No sabemos si es por el tepache –esa bebida casera hecha a base de piña fermentada–, por el servicio al auto, por sus carnes y salsas, por la locación estratégica en la confluencia de dos de las avenidas más transitadas de la ciudad, por ser baratísimos (un taco cuesta 7 pesos, sí leyó usted bien, siete pesos), porque está abierto las 24 horas los 365 días del año, o porque los protege un Cristo enorme y bien iluminado con foquitos al fondo de su estacionamiento.
O más bien es por todo lo anterior junto. . .
Lo cierto es que este feo local (no vamos a mentir: estético no es por ningún lado y su decoración es producto de una mezcla macabra entre el azar y el mal gusto) es uno de los sitios neurálgicos de la defeña ingesta cotidiana de vitamina T, de tacos. Hay de pastor, de suadero y de cabeza. El tepache también es vitamina T (es inexplicable que tan deliciosa bebida sea tan difícil de conseguir en este país). Te los sirven al momento, a una velocidad que ni las franquicias de fast foods de hamburguesas pueden igualar.
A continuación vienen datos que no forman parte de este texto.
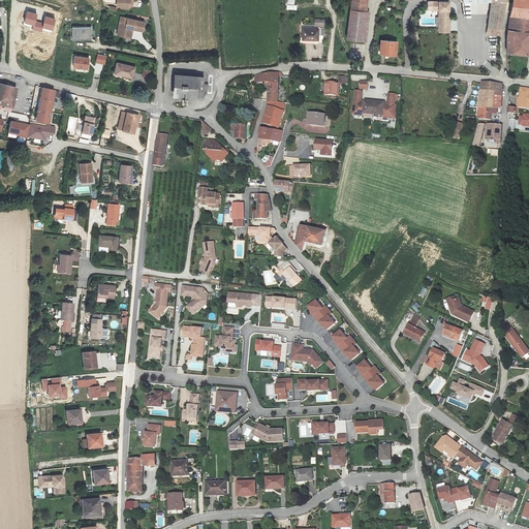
[(296,5),(294,0),(286,0),(286,10),(298,10),(298,5),(296,5)]
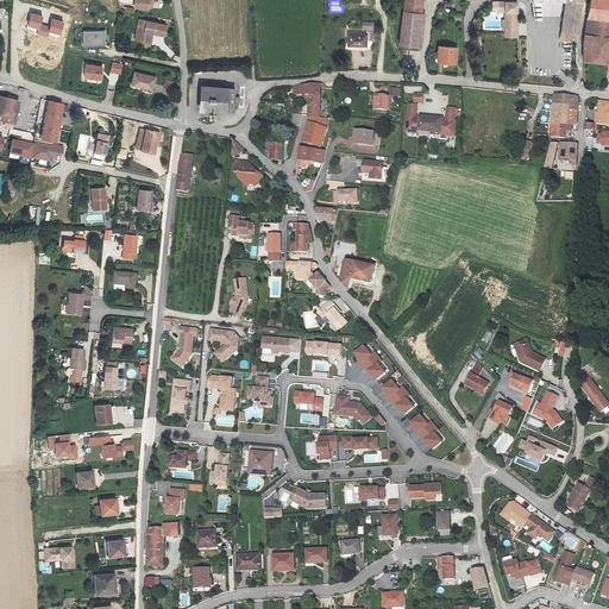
[(405,0),(405,12),(422,14),(424,0),(405,0)]
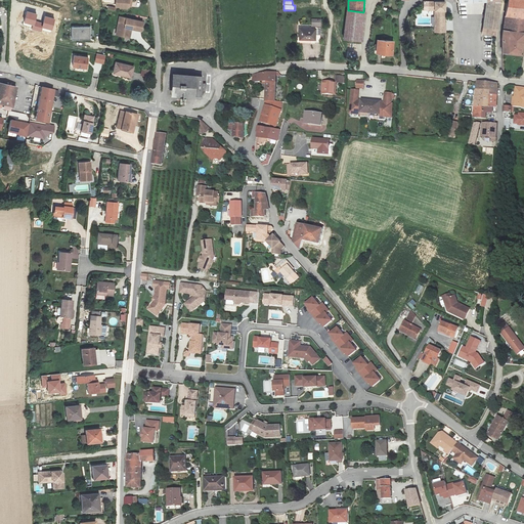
[(459,0),(459,3),(487,2),(482,34),(496,37),(501,4),(500,0),(459,0)]
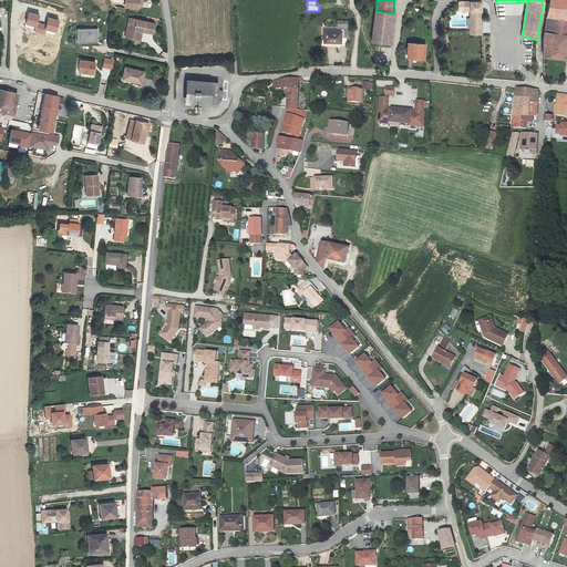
[(566,0),(549,0),(546,20),(566,21),(566,0)]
Sus sabores son equilibrados, adictivos, el tamaño pequeño de sus tortillas es engañoso: cuando menos te das cuenta te has atascado 20 taquitos sin problema.
Han sido clausurados porque ¡ocasionan caos vial en Revolución! Y sí, la gente en sus autos hace fila para entrar al estacionamiento y que te lleven a tu ventanilla los platitos de plástico con esas pequeñas delicias, picantes y grasosas. Claro, también puedes bajar de tu auto y entrar en el localito de paredes de mosaico.
Uno de esos sitios que deberían estar en toda guía turística de la ciudad: un lugar de peregrinación obligatoria para rezarle a su majestad, el taqueshi.